*TEXT SEGMENT*
In the same manner, audio and subtitle selection menus will be produced, if the input mpeg stream has more than one audio and/or subtitle tracks.
4. Create xml-file for dvdauthor
During the described steps before, the commands for dvdauthor are written into an xml-file "on-the-fly", which will be used for authoring the final DVD structure. As default, this file is named dvdwizard.xml but you may specify a different name on the command-line (dvdwizard -x <file>).
5. Create final DVD-structure
As the last step, the final DVD structure is authored with all menus, chapters and things into a subdirectory called ./dvd, if not specified otherwise on the command-line (dvdwizard -o <dir>).
After finishing these steps, the DVD can be played directly from that directory, for instance with xine. Just issue
#> xine dvd://"`pwd`"/dvd/
in the directory you called dvdwizard in and check, if everything went well. If you're satisfied with the result, you can burn this directory onto DVD.
After successfully running dvdwizard, you'll find the following objects in your working directory (as long as no other target directories or filenames have been specified in the config file or command line):
|./dvd||Created DVD structure|
|./vmgm||Holds the main menu (VMGM) pages|
|./vtsm/vts[1-9]||Holds the titleset menus (one subdirectory for every titleset)|
|./cpics/VTS[1-9]||Holds the created Chapter Screenshots (one subdirectory for every titleset)|
|dvdwizard.cmd||All calls to dvdwizard-scripts including all parameters|
|dvdwizard.log||Logfile with all program output|
|dvdwizard.xml||XML-definition for dvdauthor|
The vmgm and vtsm subdirectories not only hold the ready-made menu mpeg-files but also the objects neccessary to create them (spumux xml, background ppm, button masks). This way, you may easily adjust the looks of each menu to your liking.

*DESCRIPTION OF THE TASK*
Carry on writing the dvdwizard text from the point where it stops. Please note that the records are from a different source than the dvdwizard text.

*DATASET EXTRACT*
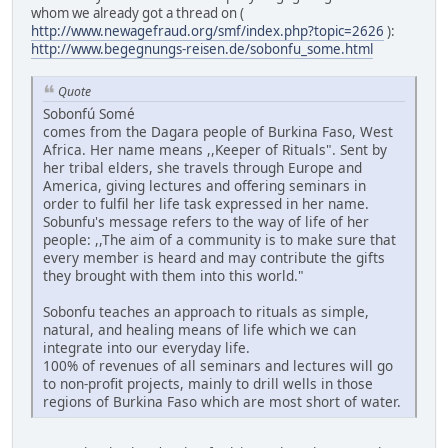
whom we already got a thread on (
http://www.newagefraud.org/smf/index.php?topic=2626
):
http://www.begegnungs-reisen.de/sobonfu_some.html
Quote
Sobonfú Somé
comes from the Dagara people of Burkina Faso, West
Africa. Her name means ,,Keeper of Rituals". Sent by
her tribal elders, she travels through Europe and
America, giving lectures and offering seminars in
order to fulfil her life task expressed in her name.
Sobunfu's message refers to the way of life of her
people: ,,The aim of a community is to make sure that
every member is heard and may contribute the gifts
they brought with them into this world."
Sobonfu teaches an approach to rituals as simple,
natural, and healing means of life which we can
integrate into our everyday life.
100% of revenues of all seminars and lectures will go
to non-profit projects, mainly to drill wells in those
regions of Burkina Faso which are most short of water.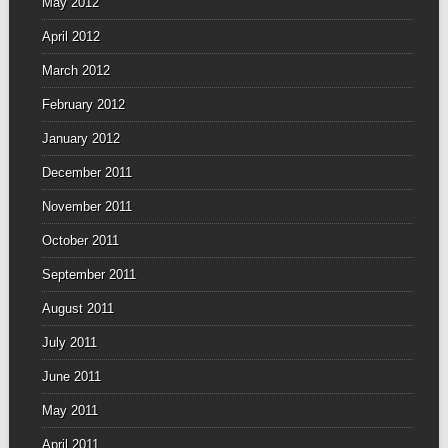
May 2012
April 2012
March 2012
February 2012
January 2012
December 2011
November 2011
October 2011
September 2011
August 2011
July 2011
June 2011
May 2011
April 2011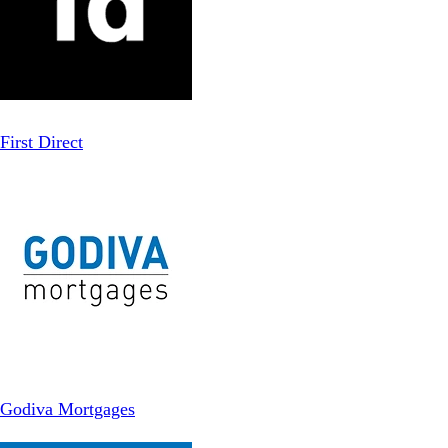
First Direct
Godiva Mortgages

*ANSWER TO THE PROBLEM*
dvdwizard tries in general not to add further restrictions beyond the DVD specifications, but there are a few limitations, which are caused by dvdwizard and have nothing to do with the functionallity of e.g. dvdauthor or the DVD specs. These are the points:
- max. 9 titlesets per DVD (according to DVD-specs up to 99 titlesets possible)
- only 1 title within a titleset (according to DVD-specs up to 99 titles per titleset)
- only 8 subtitle tracks per titleset (according to DVD-specs up to 32 titles per titleset)
- no multi-angle DVDs
All these restrictions are in place due to the graphical presentation and/or the missing Know-How or interests of the author. There are no plans to get rid of these limitations in future releases.